Crystal Palace mengakhiri tiga pertandingan tanpa kemenangan di Liga Primer (PL) dengan mengalahkan Brentford 2-0 di Selhurst Park, memperpanjang rekor kandang tak terkalahkan mereka di kompetisi tersebut menjadi 11 pertandingan.
Tim asuhan Oliver Glasner mengakhiri rentetan performa buruk mereka baru-baru ini dengan mengalahkan Liverpool 3-0 di Piala EFL pada pertengahan pekan, dan mereka harus tangguh untuk mengalahkan Brentford yang memulai musim ini dengan gemilang, setelah mengalahkan sang juara pekan lalu di laga PL.
Peluang bersih datang dengan mudah di awal pertandingan, tetapi The Eagles tampil klinis ketika peluang emas jatuh ke tangan bintang mereka, Jean-Philippe Mateta.
Pemain Prancis itu mencetak gol kelimanya dalam enam pertandingan untuk klub dan negaranya ketika ia melompat tinggi untuk mencetak gol setelah Jefferson Lerma menyundul bola ke arahnya.
Ketertinggalan Brentford mungkin merupakan kejutan mengingat mereka telah membuka skor sebanyak tujuh kali, terbanyak di liga, menjelang akhir pekan.
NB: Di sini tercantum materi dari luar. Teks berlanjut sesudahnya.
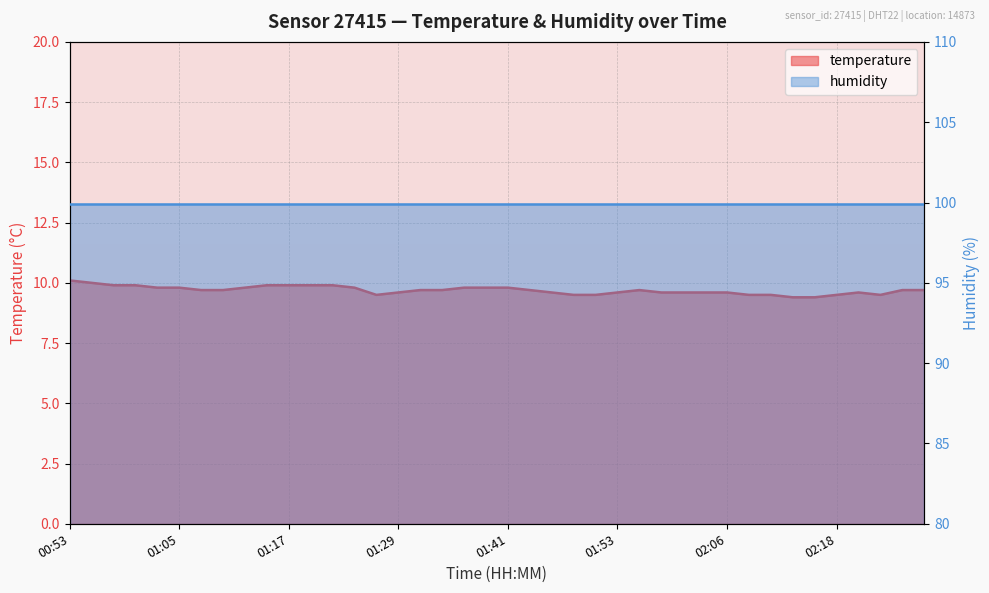

The chart shows a value of 13.8 at 02:28. True or false?

False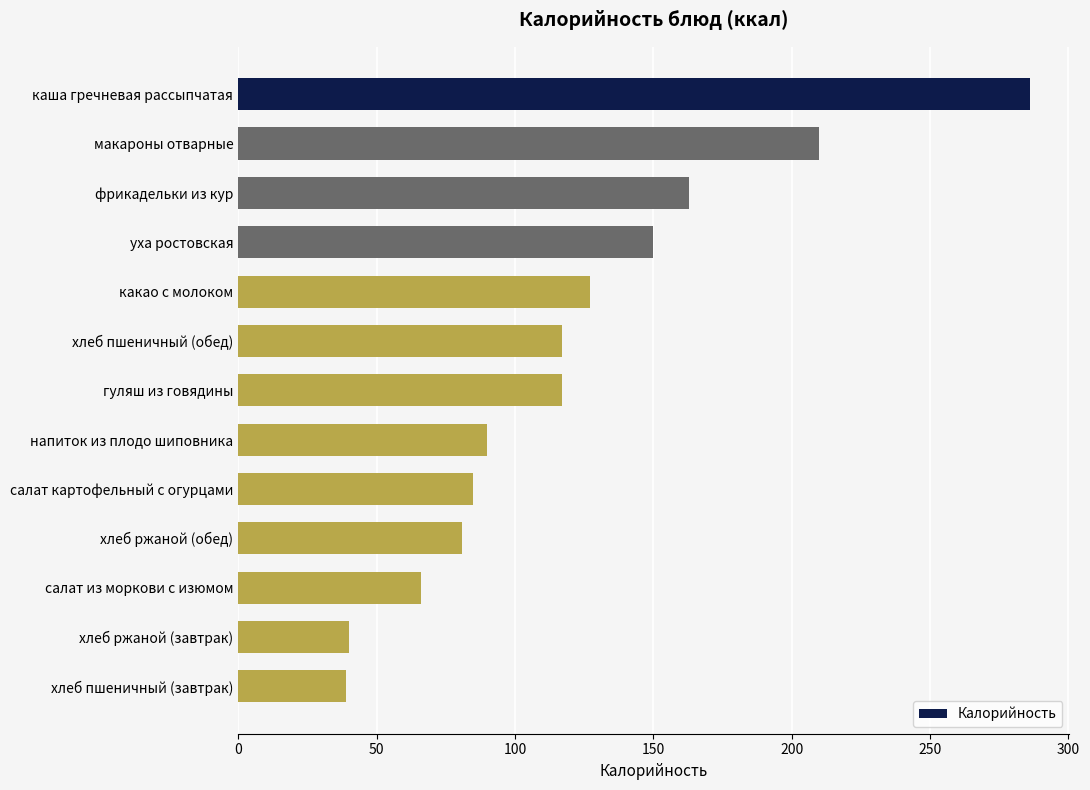

The value at хлеб пшеничный (завтрак) is 56. True or false?

False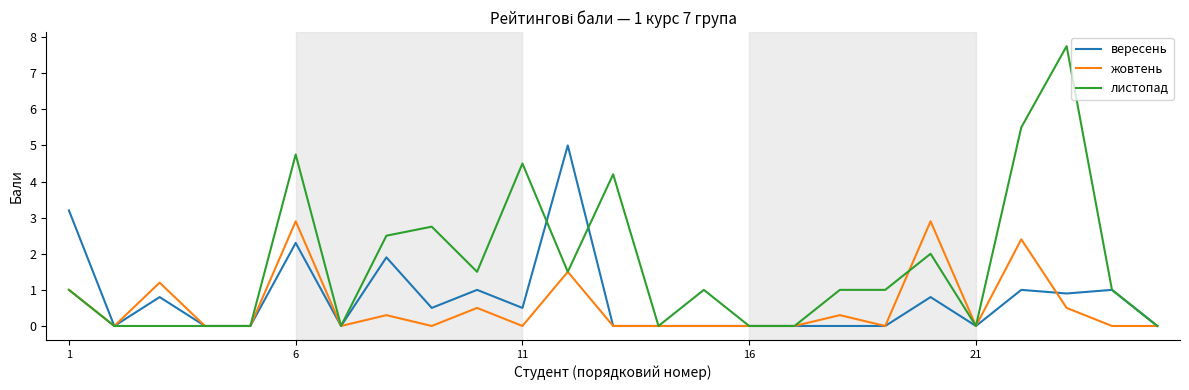

How many distinct data groups are displayed?

3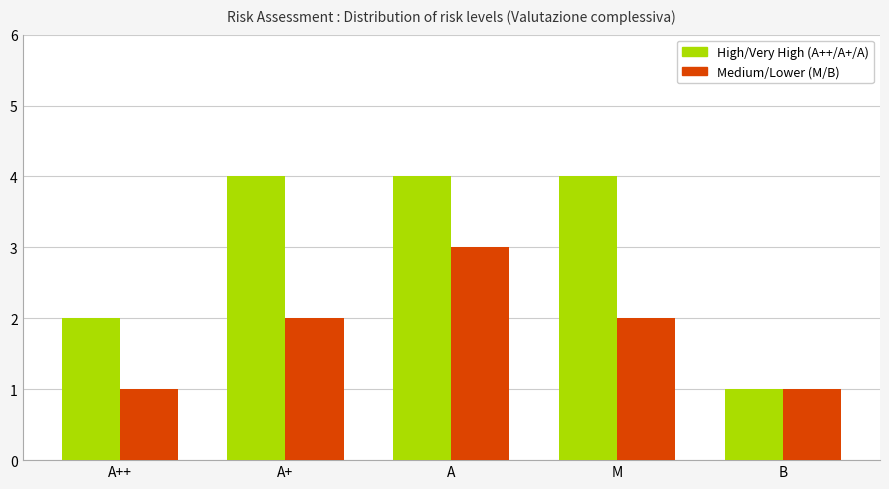

What is the greatest value displayed?

4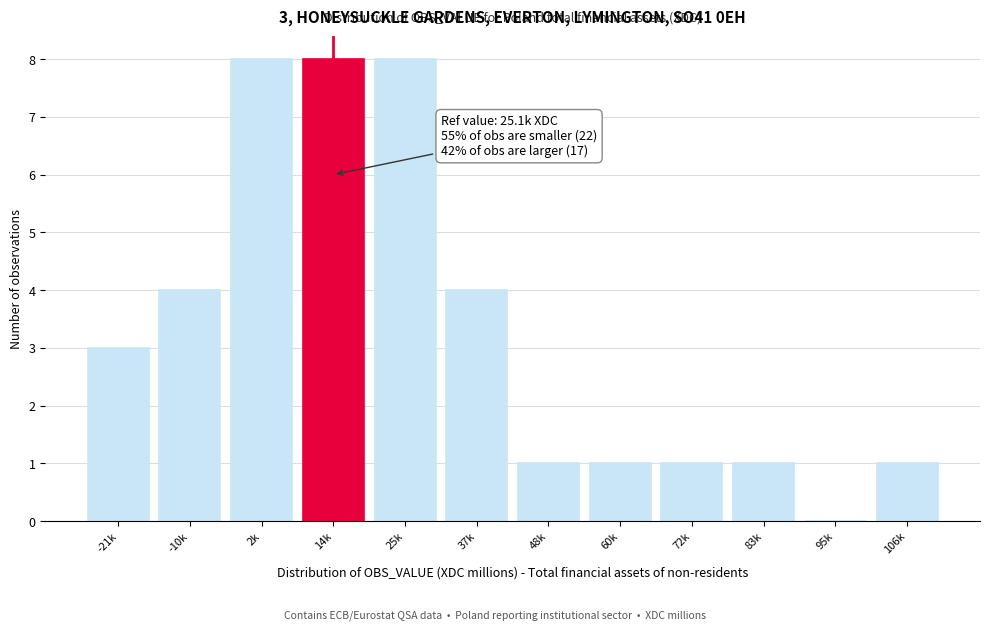

Reading right to left, what are all the values shown in this chart?

106k=1	95k=0	83k=1	72k=1	60k=1	48k=1	37k=4	25k=8	14k=8	2k=8	-10k=4	-21k=3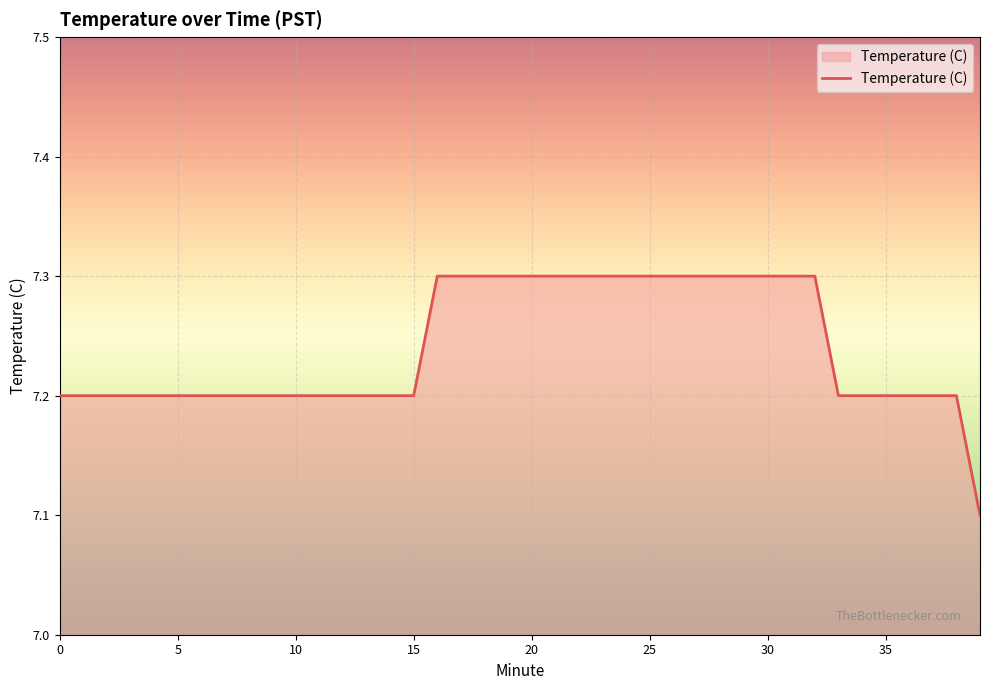

What is the maximum value shown in the chart?

7.3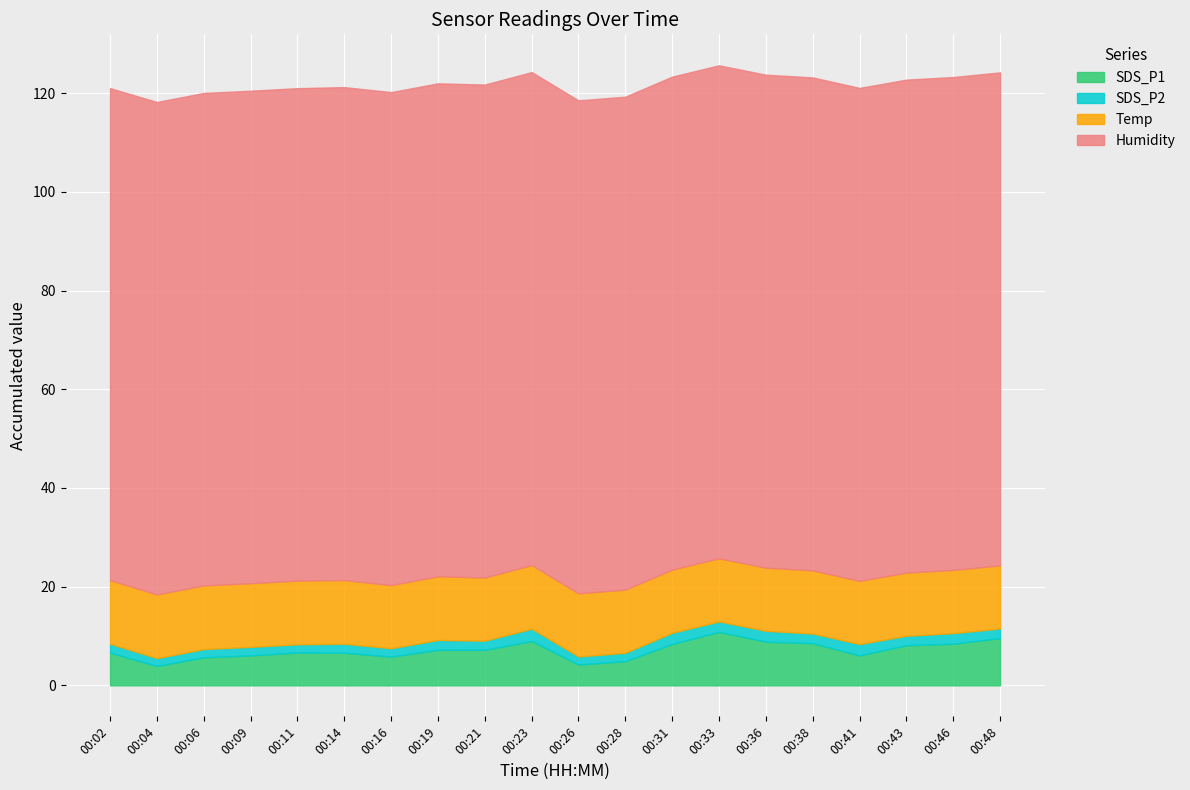

List the series in order of their peak value, lowest first.

SDS_P2, SDS_P1, Temp, Humidity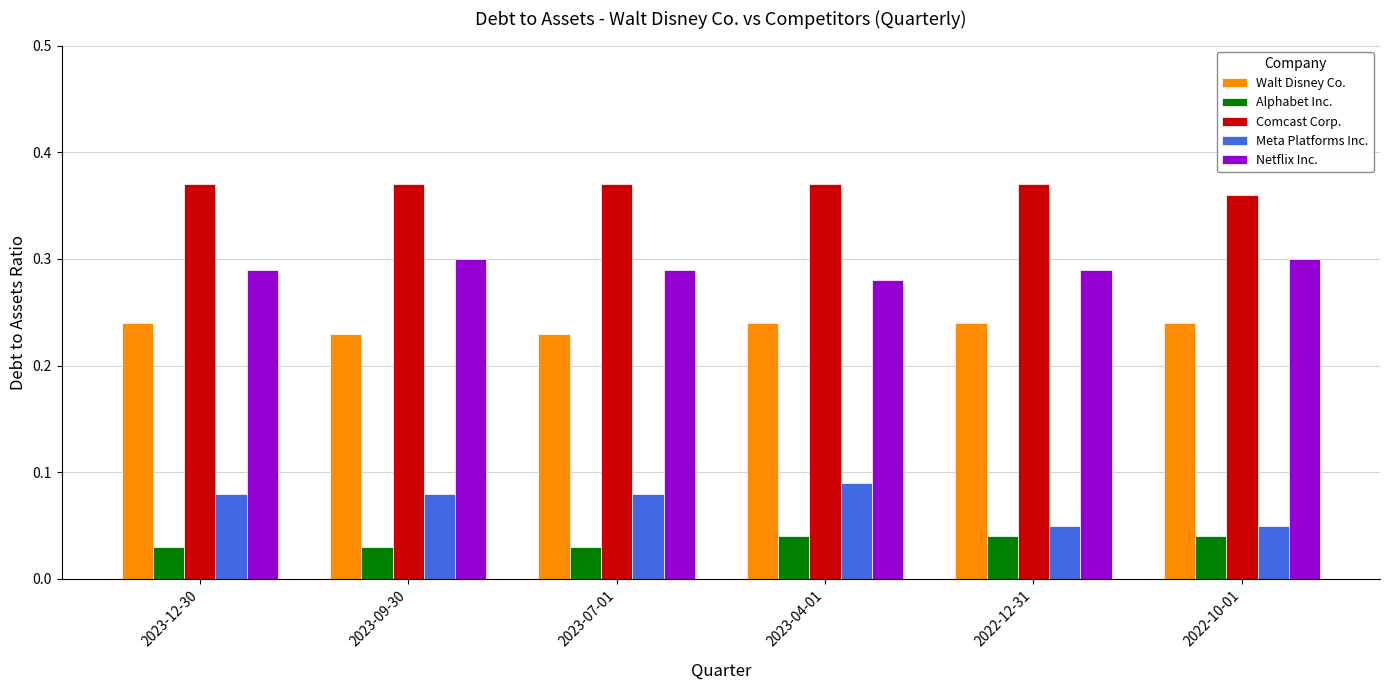

Is the value of Alphabet Inc. at 2022-10-01 greater than the value of Comcast Corp. at 2022-10-01?

No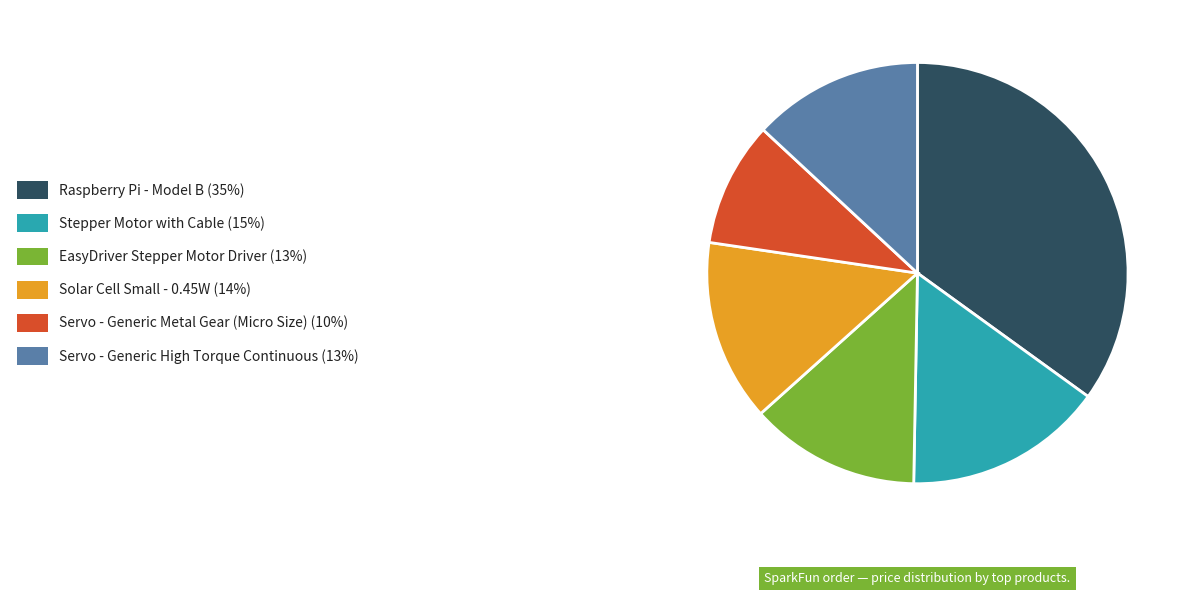

Is there any slice that represents more than half of the pie?

No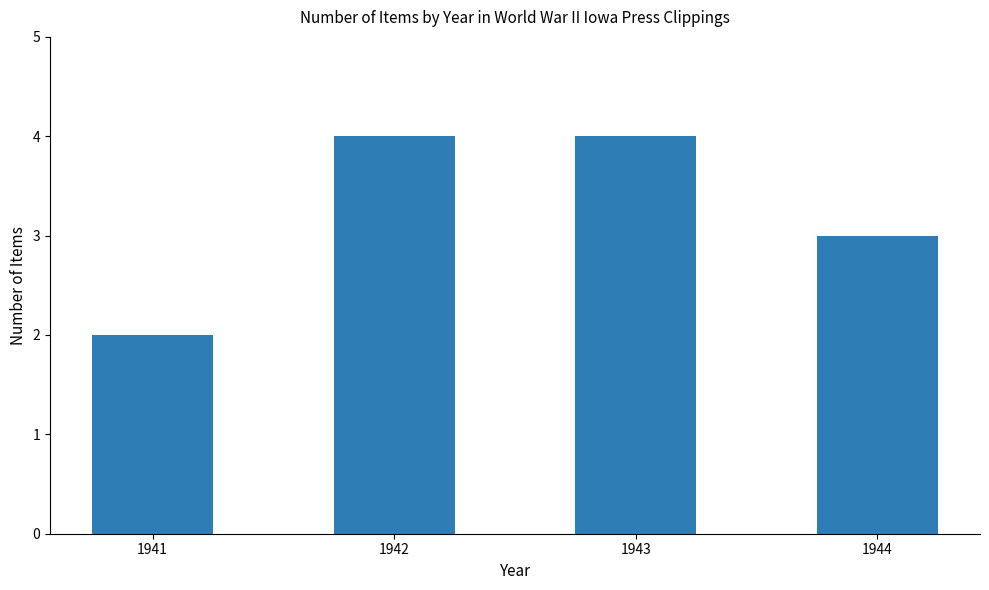

Where is the data nearest to the value 3?

1944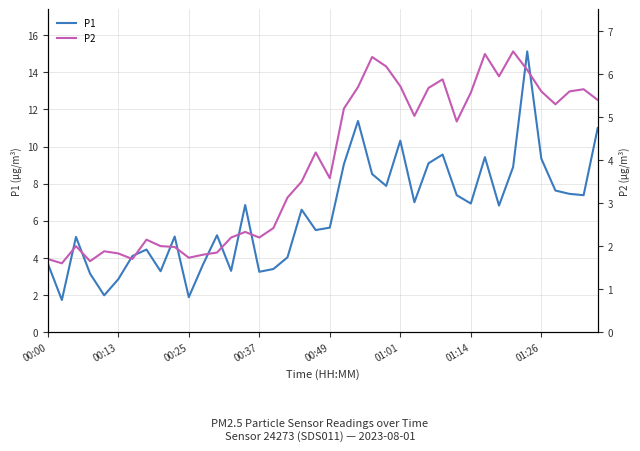

The value of P1 at 37 is 7.5. True or false?

True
The Bees hampir menggandakan keunggulan mereka sebelum jeda ketika tendangan voli Ismaila Sarr melebar tipis dari gawang, dan peluang emas itu memastikan mereka masih unggul hingga jeda.
Harapan tim tamu untuk bangkit tampak pupus hanya enam menit setelah babak kedua dimulai, ketika lemparan jauh Lerma secara tidak sengaja disambar ke gawang sendiri oleh kapten Brentford, Nathan Collins.
Pasukan Keith Andrews terkejut, dan hanya tiang gawang yang mencegah Sarr membawa Palace unggul tiga gol beberapa saat kemudian. Momen-momen menjanjikan di sisi lain lapangan pun berlalu begitu cepat, dengan penampilan gemilang Dean Henderson yang paling menonjol terjadi ketika ia terpaksa menggagalkan upaya Reiss Nelson.
Akibatnya, mereka menelan kekalahan keempat dalam enam pertandingan tandang Liga Premier musim ini dan terpuruk di papan bawah klasemen, namun hanya tertinggal tiga poin dari Palace karena The Eagles hanya meraih kemenangan ketiga secara langsung dalam sembilan pertemuan di kompetisi ini.